Once you gain confidence, you will fly downhill , as the CoG is nice and low, you are cosily tucked in - and have all that aero advantage too !


----------



## steveindenmark (3 Sep 2016)

Did the Hair of the dog, come with the bike?


----------



## goody (3 Sep 2016)

The dog is Riley. He was one of litter of thirteen dumped in a car park about 5 years ago. He prefers the mountain bikes.
Did a few more laps doing the clockwise circuit is easier as the right hand turns can be taken a bit wider and you have a better view of whats coming. 
Then did a few laps anti clockwise the left hand turns are a bit trickier as they're tighter and the view is more restricted, wobbled over twice. Just put a foot down and probably looked a right tit trying to get it upright and get moving again. I'll have another go tommorrow I've got a week off work next week I might put it in the car and take it to Richmond Park.


----------



## Richard A Thackeray (3 Sep 2016)

DCLane said:


> At least you didn't do what I did - bought a Talbot Samba convertible (the one below). I no longer drink alcohol.
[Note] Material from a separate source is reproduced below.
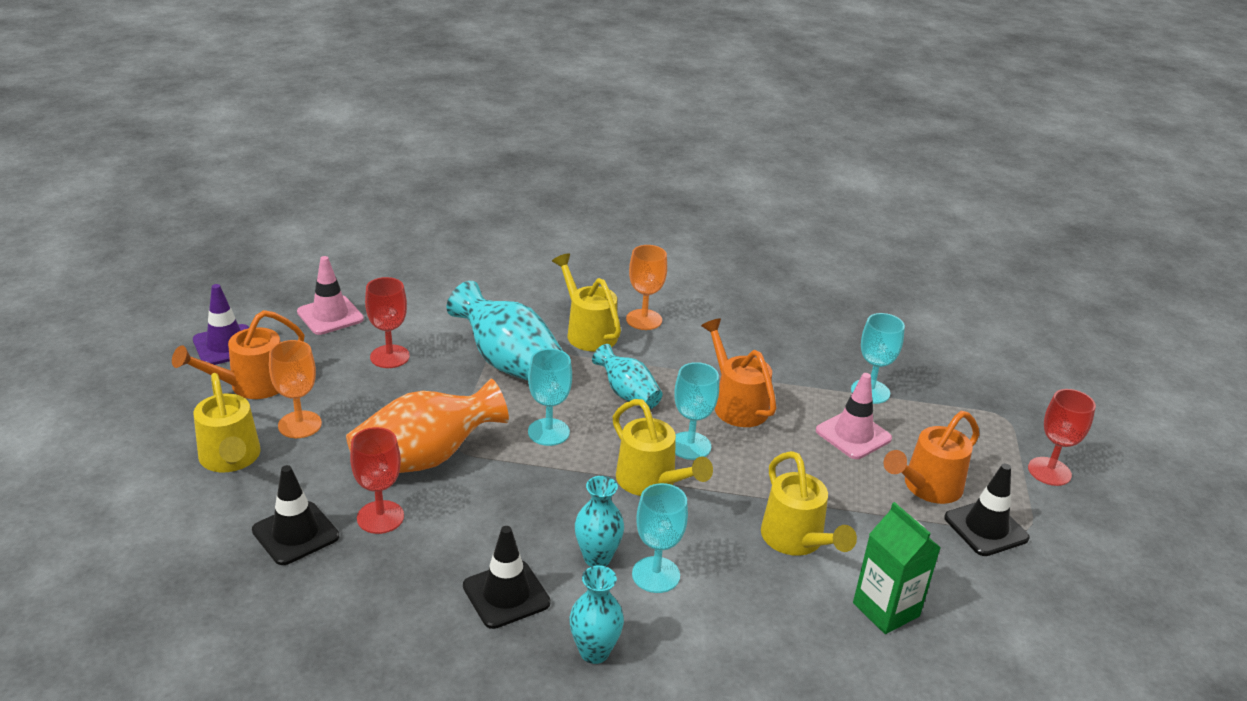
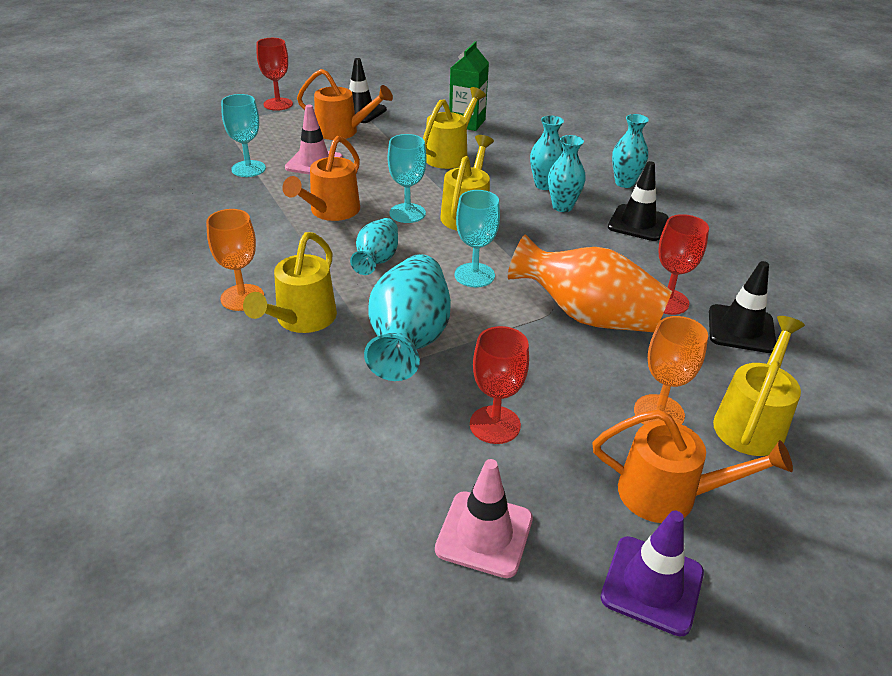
camera: 125 degrees left, 5 degrees up
(656, 575) = (544, 185): turquoise goblet -> turquoise vase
Now, if it had been its older cousin, you'd have to fight the buyers off
Even in the rarer blue


Classics at the 'West Riding Bus Group' rally, on Heath Common (Sunday 10th July)
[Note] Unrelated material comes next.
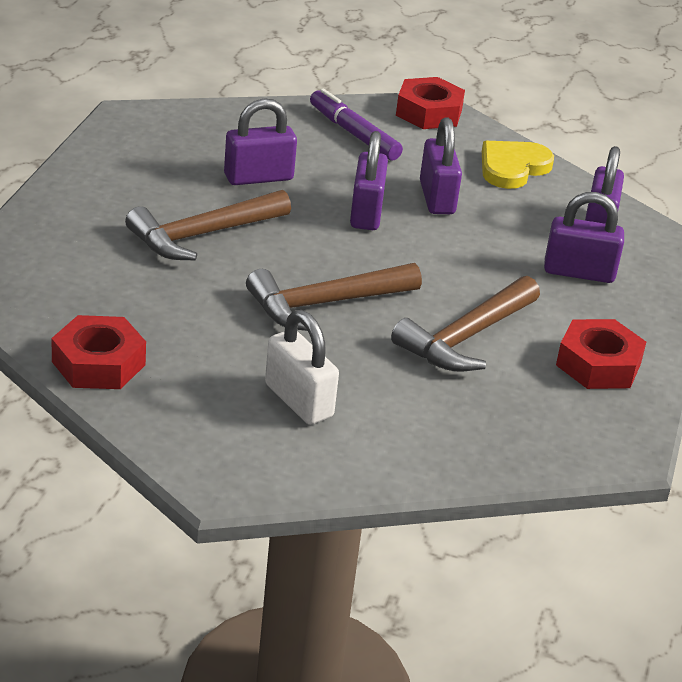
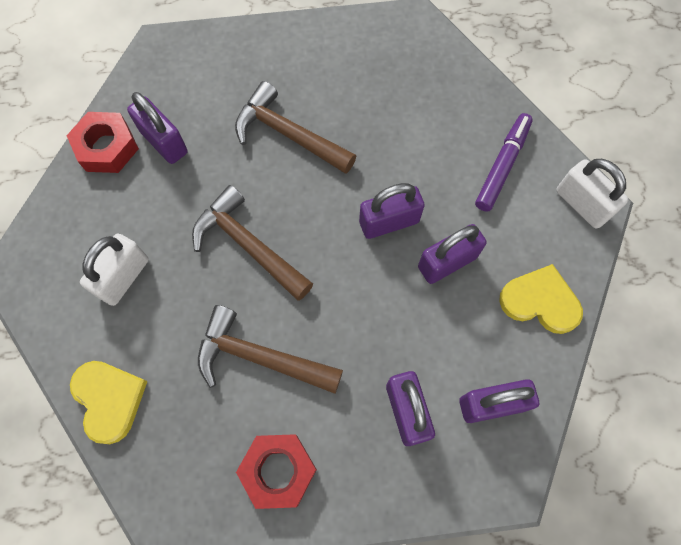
camera: 70 degrees right, 35 degrees up
(258, 177) = (389, 133): purple padlock -> purple padlock (164, 142)
(428, 112) = (581, 204): red nut -> white padlock
(451, 454) = (109, 399): none -> yellow heart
It was in far better condition than this (iconic coloured) example, driven by a competitor at - race 7th of 9 - the; http://www.trunce.org/the-race-route/
Monday 8th August


----------



## byegad (4 Sep 2016)

Try steering while holding the bars with just thumb and forefinger. Your legs will adapt as you are using a slightly different group of muscles.


----------



## goody (6 Sep 2016)

Took it to Richmond Park today did about 20 miles. Good fun, Brother-in-law was surprised how quick it went. Still a bit wobbly especially on the steeper bits and going over speed humps but geting there, must remember to put it in the right gear when stopping!
https://www.strava.com/activities/702601188/segments/17233998236


----------



## ufkacbln (6 Sep 2016)

If the provenance is correct....

I bought a Challenge Hurricane many years ago

It was imported by a cycle company in Nortampton and raced successfully for a season

If this is the case then I own the first Challenge recumbent imported into the UK


----------



## BlackPanther (8 Sep 2016)

I'd say raise the seat angle, but it looks like it's on the highest setting? Low racers are a pig to ride at first, and my Raptobike took a week or so before I felt comfortable. Whereas my first 'bent, a Bacchetta Strada high racer was a doddle to ride.
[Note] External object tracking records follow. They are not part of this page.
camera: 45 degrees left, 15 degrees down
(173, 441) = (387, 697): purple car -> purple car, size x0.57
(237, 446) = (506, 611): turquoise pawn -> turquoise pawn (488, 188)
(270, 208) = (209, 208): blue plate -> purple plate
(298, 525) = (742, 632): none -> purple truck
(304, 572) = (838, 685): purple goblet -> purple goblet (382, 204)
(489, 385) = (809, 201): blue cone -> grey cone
Relax, unclench, and ride somewhere quiet. It will comes. If it doesn't, get a trike!


----------



## User16625 (27 Oct 2016)

goody said:


> Its a Challenge!
> (maybe in more than name alone).
> First impressions from someone who's never ridden one,
> Its lighter than I thought, the seating position is more laid back than I imagined (still needs a bit of fettling my thighs touch my hands when pedalling).
> ...



Why the fudge is there an anorexic polar bear standing next to it?

How much did it cost? (the bike, not the polar bear).


----------